James, LeBron DeMarcus was exported as James, L.B.D.M.

In addition, I prefer to keep the blanks between independent (abbreviated) first names. After trying around a bit with your code, I think I half-understood how it works and modified it accordingly. The ugly list of unicode characters corresponds to all capital letters in the range \u00C0-\u017F (following https://en.wikipedia.org/wiki/List_of_Unicode_characters).

if (Translator.BetterBibTeX) {
  for (const creator of this.item.creators) {
    if (creator.firstName) {
    creator.firstName = creator.firstName.replace(/([A-Z\u00C0-\u00DE\u0100\u0102\u0104\u0106\u0108\u010A\u010C\u010E\u0110\u0112\u0114\u0116\u0118\u011A\u011C\u011E\u0120\u0122\u0124\u0126\u0128\u012A\u012C\u012E\u0130\u0132\u0134\u0136\u0139\u013B\u013D\u013F\u0141\u0143\u0145\u0147\u014A\u014C\u014E\u0150\u0152\u0154\u0156\u0158\u015A\u015C\u015E\u0160\u0162\u0164\u0166\u0168\u016A\u016C\u016E\u0170\u0172\u0174\u0176\u0178\u0179\u017B\u017D])[A-Za-z\u00C0-\u017F']*\.?/g, '$1.').replace(/ /g, ' ')
    }
  }
  this.addCreators()
}

Now the three persons listed above are exported as "Kimura, R.", "{\c S}a{\c s}{\i}o{\u g}lu, {\"O}.-B.", and "James, L. D.". Multiple first names seem to be handled properly. The same holds true for any "-" that are present. I will thoroughly test everything during the next days (I'm currently migrating my library into Zotero). In case I stumble over names that contain characters not handled yet, I just put them into the corresponding square brackets.

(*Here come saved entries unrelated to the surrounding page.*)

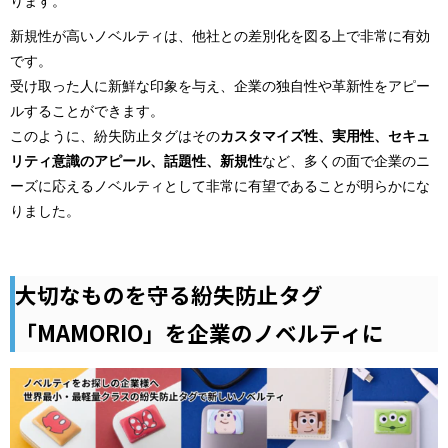
ります。
新規性が高いノベルティは、他社との差別化を図る上で非常に有効
です。
受け取った人に新鮮な印象を与え、企業の独自性や革新性をアピー
ルすることができます。
このように、紛失防止タグはその
カスタマイズ性、実用性、セキュ
リティ意識のアピール、話題性、新規性
など、多くの面で企業のニ
ーズに応えるノベルティとして非常に有望であることが明らかにな
りました。
大切なものを守る紛失防止タグ
「MAMORIO」を企業のノベルティに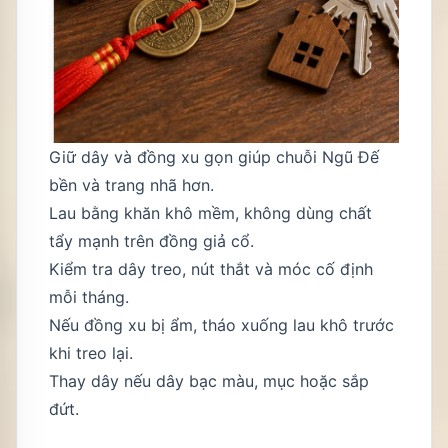
Giữ dây và đồng xu gọn giúp chuỗi Ngũ Đế
bền và trang nhã hơn.
Lau bằng khăn khô mềm, không dùng chất
tẩy mạnh trên đồng giả cổ.
Kiểm tra dây treo, nút thắt và móc cố định
mỗi tháng.
Nếu đồng xu bị ẩm, tháo xuống lau khô trước
khi treo lại.
Thay dây nếu dây bạc màu, mục hoặc sắp
đứt.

But so far, I'm pretty happy with the solution/result. Thanks a lot!

retorquere commented 6 years ago

But I think you'll see now why I didn't want to bake this into BBT :laughing:. The .replace(/ /g, ' ') doesn't do anything I think -- if I'm reading that correctly, it says "replace all single spaces with a single space".

I cheated a bit and folded the 5090-changes into v5.0.54.

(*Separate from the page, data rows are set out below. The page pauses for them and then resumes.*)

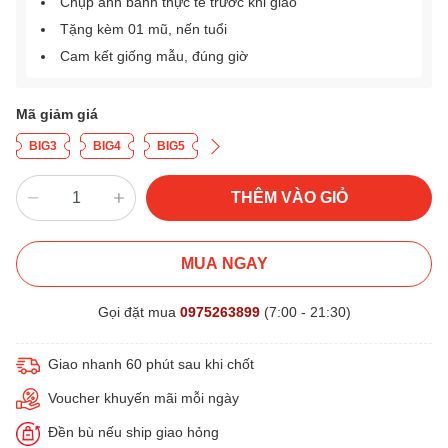
Chụp ảnh bánh thực tế trước khi giao
Tặng kèm 01 mũ, nến tuổi
Cam kết giống mẫu, đúng giờ
Mã giảm giá
BIG3
BIG4
BIG5
THÊM VÀO GIỎ
MUA NGAY
Gọi đặt mua
0975263899
(7:00 - 21:30)
Giao nhanh 60 phút sau khi chốt
Voucher khuyến mãi mỗi ngày
Đền bù nếu ship giao hỏng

jotelha commented 5 years ago

A few days ago, when looking for a way to resolve the first name abbreviation issue, I came across this post https://stackoverflow.com/questions/9862761/how-to-check-if-character-is-a-letter-in-javascript/25850689#25850689 for first letter recognition and put it together into a BBT post-processing script before actually finding this BBT issue here. Similar to the regex snippet shown above, the script replaces whitespace-separated components of the first name field conditionally if their first character is identified as a "letter".

retorquere commented 5 years ago

I'm not sure what Zotero normalizes to during export, but if it doesn't do any normalization,

{ firstName: 'Étienne'.normalize('NFC'), lastName: 'Gilson' }

(which is in NFD) would get abbreviation E. rather than É.

github-actions[bot] commented 3 years ago

This issue has been automatically locked since there has not been any recent activity after it was closed. Please open a new issue for related bugs.